Add to that list a new sense of touch, which we weren’t aware of before. Humans sense touch mainly through receptors in the top layer of skin, and in the skin surrounding hair follicles detecting the movement of your hair. However, a team analyzing single cell RNA sequencing data of human skin and hair follicles found that hair follicles themselves contain a higher than expected percentage of touch-sensitive receptors.
This was intriguing, so next the team, from Imperial College London, created co-cultures of human hair follicle cells and sensory nerve cells. They then stimulated the hair follicle cells, and found that this activated the adjacent sensory nerve cells.

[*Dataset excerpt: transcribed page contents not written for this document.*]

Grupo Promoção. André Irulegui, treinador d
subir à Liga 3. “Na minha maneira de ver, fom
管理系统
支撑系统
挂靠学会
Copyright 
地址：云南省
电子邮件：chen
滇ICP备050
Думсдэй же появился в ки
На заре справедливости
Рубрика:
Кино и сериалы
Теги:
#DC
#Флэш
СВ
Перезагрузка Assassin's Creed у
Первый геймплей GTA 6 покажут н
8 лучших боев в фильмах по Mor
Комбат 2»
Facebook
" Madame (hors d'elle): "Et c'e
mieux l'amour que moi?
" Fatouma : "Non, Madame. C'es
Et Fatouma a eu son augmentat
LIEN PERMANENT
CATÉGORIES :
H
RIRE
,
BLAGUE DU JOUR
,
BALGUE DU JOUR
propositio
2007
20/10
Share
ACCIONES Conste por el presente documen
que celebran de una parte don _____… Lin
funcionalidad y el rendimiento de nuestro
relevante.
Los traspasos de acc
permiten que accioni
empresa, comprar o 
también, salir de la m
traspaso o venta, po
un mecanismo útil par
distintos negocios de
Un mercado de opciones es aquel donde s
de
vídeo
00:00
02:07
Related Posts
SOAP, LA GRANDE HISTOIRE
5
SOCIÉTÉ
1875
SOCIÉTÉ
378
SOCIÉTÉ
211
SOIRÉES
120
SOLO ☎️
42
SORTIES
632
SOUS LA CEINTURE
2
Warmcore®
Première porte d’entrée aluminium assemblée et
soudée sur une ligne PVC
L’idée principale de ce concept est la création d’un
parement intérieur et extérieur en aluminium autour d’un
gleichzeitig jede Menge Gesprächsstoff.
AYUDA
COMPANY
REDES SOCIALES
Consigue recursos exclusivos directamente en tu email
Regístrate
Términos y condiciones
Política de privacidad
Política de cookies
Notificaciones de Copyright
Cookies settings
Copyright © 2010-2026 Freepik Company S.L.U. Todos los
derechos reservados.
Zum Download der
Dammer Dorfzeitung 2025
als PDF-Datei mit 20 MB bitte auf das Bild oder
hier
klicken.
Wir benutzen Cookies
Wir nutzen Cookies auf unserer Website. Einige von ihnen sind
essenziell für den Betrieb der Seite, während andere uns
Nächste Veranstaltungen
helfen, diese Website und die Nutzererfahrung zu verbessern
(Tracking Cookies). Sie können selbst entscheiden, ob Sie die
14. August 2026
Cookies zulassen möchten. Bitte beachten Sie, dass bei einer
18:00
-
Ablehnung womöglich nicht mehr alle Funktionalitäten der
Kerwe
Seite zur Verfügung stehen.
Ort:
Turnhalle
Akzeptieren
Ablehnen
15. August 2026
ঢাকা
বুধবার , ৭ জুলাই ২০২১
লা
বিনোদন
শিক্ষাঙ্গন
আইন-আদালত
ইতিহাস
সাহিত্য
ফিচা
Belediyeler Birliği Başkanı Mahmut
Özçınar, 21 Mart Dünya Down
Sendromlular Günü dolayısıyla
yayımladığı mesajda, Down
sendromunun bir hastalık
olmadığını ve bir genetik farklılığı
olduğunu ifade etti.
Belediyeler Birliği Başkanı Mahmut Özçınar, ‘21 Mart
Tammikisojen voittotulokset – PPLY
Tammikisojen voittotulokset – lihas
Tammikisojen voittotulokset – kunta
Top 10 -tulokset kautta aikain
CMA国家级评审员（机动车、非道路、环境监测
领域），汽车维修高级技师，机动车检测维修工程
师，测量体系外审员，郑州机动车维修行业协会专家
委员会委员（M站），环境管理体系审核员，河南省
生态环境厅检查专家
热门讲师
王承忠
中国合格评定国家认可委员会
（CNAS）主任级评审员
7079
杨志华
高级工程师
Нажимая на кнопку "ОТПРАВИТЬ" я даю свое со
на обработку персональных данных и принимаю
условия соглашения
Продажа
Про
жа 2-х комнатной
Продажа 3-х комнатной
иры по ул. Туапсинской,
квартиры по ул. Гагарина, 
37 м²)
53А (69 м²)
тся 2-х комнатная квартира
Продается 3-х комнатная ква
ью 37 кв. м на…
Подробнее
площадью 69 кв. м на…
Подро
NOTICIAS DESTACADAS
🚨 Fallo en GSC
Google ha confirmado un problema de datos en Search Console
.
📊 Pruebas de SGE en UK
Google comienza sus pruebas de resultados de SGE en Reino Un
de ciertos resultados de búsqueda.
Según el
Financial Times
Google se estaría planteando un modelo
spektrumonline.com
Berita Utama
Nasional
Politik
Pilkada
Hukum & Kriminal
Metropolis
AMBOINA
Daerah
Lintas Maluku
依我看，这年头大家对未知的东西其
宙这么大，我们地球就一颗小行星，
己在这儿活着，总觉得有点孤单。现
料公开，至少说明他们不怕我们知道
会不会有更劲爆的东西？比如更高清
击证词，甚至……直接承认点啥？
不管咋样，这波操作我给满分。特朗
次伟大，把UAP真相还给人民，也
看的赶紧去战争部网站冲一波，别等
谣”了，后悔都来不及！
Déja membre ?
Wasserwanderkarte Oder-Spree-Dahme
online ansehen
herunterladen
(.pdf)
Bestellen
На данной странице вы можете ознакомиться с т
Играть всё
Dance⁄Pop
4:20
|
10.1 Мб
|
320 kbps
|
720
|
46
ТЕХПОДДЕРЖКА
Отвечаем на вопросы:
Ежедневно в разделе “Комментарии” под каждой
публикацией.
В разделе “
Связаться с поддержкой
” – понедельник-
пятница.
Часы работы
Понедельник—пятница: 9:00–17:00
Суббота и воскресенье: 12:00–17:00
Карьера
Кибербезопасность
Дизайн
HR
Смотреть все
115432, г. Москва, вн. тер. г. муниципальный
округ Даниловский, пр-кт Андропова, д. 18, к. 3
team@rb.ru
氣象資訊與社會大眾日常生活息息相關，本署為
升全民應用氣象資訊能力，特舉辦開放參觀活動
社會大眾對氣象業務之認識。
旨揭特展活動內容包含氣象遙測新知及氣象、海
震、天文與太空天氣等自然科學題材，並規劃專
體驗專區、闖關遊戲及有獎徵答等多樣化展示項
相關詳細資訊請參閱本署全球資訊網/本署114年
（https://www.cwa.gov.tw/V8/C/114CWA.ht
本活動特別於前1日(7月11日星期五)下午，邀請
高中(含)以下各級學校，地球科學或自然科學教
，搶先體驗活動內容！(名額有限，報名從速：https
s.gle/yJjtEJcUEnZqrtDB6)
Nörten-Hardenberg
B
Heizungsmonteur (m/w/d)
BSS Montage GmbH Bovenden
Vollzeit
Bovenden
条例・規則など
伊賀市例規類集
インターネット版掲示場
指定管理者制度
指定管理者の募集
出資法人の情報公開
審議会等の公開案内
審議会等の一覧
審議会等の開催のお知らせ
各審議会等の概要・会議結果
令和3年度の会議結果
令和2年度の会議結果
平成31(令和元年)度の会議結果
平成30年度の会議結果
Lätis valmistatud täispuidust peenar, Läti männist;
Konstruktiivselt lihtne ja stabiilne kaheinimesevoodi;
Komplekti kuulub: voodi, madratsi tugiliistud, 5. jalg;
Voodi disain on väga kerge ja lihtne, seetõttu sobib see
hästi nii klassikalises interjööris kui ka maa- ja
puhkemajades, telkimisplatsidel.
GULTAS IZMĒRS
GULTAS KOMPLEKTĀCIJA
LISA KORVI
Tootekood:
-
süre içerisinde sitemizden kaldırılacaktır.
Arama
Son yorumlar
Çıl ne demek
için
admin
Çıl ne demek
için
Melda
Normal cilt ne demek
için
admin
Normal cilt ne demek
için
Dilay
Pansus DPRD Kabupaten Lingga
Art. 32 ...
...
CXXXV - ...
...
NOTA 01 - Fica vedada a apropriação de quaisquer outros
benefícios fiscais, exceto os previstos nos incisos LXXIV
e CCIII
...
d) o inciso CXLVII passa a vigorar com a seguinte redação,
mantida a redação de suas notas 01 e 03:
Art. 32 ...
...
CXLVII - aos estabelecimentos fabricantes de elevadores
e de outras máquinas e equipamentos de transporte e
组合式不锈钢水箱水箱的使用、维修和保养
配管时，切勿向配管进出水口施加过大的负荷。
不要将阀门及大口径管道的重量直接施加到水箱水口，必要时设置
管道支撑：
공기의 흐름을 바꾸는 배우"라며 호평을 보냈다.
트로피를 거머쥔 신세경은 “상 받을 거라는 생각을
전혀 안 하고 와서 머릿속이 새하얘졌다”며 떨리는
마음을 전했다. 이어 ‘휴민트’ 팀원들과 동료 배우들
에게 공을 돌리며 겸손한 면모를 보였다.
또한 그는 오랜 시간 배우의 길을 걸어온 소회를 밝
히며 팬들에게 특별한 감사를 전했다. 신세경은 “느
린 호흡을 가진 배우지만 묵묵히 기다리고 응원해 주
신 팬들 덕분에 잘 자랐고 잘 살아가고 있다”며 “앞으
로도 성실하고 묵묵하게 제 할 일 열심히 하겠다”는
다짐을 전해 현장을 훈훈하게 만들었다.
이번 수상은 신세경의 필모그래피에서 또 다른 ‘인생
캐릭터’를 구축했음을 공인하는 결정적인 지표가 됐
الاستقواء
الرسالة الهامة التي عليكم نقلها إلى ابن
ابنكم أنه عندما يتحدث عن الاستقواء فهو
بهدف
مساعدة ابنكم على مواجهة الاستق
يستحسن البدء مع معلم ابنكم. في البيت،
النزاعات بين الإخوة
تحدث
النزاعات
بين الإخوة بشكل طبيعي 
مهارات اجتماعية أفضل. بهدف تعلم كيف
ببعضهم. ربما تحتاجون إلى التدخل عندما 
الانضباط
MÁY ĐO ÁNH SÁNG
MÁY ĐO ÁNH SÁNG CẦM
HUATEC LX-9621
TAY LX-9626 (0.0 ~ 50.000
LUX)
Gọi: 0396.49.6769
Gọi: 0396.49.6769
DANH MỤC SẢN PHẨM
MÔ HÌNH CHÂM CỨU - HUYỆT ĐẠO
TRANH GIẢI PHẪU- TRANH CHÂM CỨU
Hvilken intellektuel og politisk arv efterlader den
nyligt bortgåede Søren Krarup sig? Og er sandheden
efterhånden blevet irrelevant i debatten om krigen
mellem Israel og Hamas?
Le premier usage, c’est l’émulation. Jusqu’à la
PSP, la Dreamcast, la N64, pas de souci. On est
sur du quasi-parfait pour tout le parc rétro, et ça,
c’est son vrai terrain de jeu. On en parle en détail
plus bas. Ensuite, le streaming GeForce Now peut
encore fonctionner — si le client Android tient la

After being stimulated, the cells were passing on a signal to the nerve cells, but the team didn’t know how. Analyzing the hair follicle cells in culture, they found that they were releasing the neurotransmitters serotonin and histamine.
“The release of different signaling molecules is likely to facilitate interaction and communication with different sensory neurons surrounding the follicle,” the team explained in their paper, “leading to a variety of physical and emotive effects within the nervous system and brain.”
When the receptors for these transmitters were blocked in the sensory nerve cells, they no longer responded when the adjacent follicle cells were stimulated, suggesting that this was indeed how hair follicles were passing on a sense of touch.
“This is a surprising finding as we don’t yet know why hair follicle cells have this role in processing light touch,” senior author Dr Claire Higgins said in a statement. “Since the follicle contains many sensory nerve endings, we now want to determine if the hair follicle is activating specific types of sensory nerves for an unknown but unique mechanism.”
Repeating the same experiments on skin cells, the team found that they released histamine but not serotonin. This discovery has applications in its own right.
“This is interesting as histamine in the skin contributes to inflammatory skin conditions such as eczema, and it has always been presumed that immune cells called mast cells release all the histamine,” Higgins added. “Our work uncovers a new role for skin cells in the release of histamine, with potential applications for eczema research.”
The study is published in Science Advances.